CEL-SCI Corporation (NYSE Amex: CVM) announced today data from its Phase II clinical studies which showed that its lead drug Multikine was able to lower cholesterol in studies involving 120 head and neck cancer patients. The studies were primarily designed to determine the safety and efficacy of the drug in head and neck cancer patients. However, a meta-analysis of the pooled clinical data from the four clinical trials showed the reduction of total cholesterol following treatment with Multikine to be highly statistically significant (p<0.0001). This result was achieved without affecting the levels of AST/ALT (liver enzymes) or having any other severe adverse effects related to Multikine in these patients.
Unlike the liver toxicity seen with the widely prescribed cholesterol-lowering drugs called statins (e.g. Lipitor, Zocor, Mevacor), patients undergoing treatment with Multikine showed no liver toxicity while achieving reduction in total cholesterol levels. Most of the patients were treated with Multikine for 2 or 3 weeks, but some of them were treated for up to 24 weeks.
A meta-analysis is a statistical procedure to combine a number of existing studies. Through such a procedure, effects which are hard or impossible to discern in the original smaller studies can be made visible as the meta-analysis is, in the ideal case, equivalent to a single study with the combined size of all the original studies.
The Company expects its ongoing Phase III trial, which is the largest study ever conducted in head and neck cancer, to generate additional data on the effect that Multikine has on lowering cholesterol. The study is run in 9 countries and partnered with Teva Pharmaceuticals and Orient Europharma. This Phase III clinical trial is an open-label, randomized, controlled, multi-center study designed to determine if Multikine administered prior to current standard of care (Surgery plus Radiotherapy or Surgery plus Concurrent Radiochemotherapy) used for treatment naive subjects with Advanced Primary Squamous Cell Carcinoma of the Oral Cavity/Soft Palate (Head and Neck cancer) will result in an increased overall rate of survival versus the subjects treated with standard of care only.
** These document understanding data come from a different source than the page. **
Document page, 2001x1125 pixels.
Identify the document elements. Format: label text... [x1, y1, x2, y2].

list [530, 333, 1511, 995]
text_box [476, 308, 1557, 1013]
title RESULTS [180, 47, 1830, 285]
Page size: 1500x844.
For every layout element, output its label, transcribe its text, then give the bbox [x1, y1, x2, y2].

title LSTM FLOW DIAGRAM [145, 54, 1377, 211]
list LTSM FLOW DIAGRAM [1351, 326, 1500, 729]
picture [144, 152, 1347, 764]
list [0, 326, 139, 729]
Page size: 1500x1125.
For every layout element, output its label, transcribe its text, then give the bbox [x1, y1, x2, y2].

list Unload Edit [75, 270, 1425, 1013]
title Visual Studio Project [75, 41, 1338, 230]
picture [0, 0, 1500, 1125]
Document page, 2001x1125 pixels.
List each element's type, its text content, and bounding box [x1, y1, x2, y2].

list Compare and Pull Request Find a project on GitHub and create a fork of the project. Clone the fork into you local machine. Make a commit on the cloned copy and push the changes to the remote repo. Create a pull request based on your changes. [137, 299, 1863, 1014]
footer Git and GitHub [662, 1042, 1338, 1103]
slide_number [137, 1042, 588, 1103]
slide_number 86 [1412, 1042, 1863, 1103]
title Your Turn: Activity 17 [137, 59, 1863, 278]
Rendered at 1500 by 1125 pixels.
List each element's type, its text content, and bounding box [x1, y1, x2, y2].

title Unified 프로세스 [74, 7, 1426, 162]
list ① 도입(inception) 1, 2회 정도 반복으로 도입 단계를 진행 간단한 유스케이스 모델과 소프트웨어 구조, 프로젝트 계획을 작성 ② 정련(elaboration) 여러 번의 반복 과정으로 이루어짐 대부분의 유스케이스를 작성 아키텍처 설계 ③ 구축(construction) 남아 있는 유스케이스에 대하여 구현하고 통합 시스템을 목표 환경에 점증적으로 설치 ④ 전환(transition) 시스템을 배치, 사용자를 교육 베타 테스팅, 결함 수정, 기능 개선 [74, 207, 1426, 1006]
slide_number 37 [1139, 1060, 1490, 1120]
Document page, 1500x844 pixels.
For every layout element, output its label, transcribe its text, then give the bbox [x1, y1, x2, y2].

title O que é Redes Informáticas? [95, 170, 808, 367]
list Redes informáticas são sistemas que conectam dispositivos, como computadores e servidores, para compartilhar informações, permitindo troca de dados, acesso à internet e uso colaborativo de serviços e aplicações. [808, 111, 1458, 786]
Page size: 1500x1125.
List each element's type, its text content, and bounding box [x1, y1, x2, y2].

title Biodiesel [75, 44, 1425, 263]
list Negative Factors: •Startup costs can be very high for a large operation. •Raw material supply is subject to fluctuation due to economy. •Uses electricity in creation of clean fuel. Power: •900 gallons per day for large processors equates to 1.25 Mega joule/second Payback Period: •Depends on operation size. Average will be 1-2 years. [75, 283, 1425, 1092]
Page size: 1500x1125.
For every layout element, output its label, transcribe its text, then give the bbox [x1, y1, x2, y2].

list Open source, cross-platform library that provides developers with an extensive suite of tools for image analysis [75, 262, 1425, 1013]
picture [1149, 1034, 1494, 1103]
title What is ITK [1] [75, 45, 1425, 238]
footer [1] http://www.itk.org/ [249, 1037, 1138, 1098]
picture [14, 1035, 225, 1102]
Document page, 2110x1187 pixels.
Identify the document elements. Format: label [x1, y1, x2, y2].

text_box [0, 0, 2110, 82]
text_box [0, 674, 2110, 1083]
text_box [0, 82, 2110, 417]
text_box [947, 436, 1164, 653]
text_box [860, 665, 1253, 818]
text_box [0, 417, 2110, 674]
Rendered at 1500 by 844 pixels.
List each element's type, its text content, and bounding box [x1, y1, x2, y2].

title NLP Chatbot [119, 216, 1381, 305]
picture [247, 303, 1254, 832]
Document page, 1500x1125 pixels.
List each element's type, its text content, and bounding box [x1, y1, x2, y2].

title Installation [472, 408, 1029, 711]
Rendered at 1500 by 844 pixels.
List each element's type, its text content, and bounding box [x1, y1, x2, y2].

It will also be the first trial in which immunotherapy will be administered before any other traditional means of care are attempted.
The goal of this study is to establish Multikine as a first-line standard of care therapy in treating newly diagnosed head and neck cancer patients. The trial is called "IT-MATTERS," an acronym for: Immunotherapy Multikine Anti Tumor Treatments.
The "proof of concept" Phase II clinical trial of Multikine demonstrated the product was safe and well-tolerated and eliminated tumors in 12% of the subjects less than a month into treatment. The Multikine treatment regimen was also shown to kill, on average, about half of the cancer cells in the subjects' tumors before the start of standard therapy. Follow-up studies of subjects enrolled in the "proof of concept" Phase II trial showed a 33% improvement in the survival rate of those treated with Multikine at a median of three and a half years following surgery. The U.S. Food and Drug Administration granted orphan drug status to Multikine in the neoadjuvant therapy of patients with squamous cell carcinoma of the head and neck.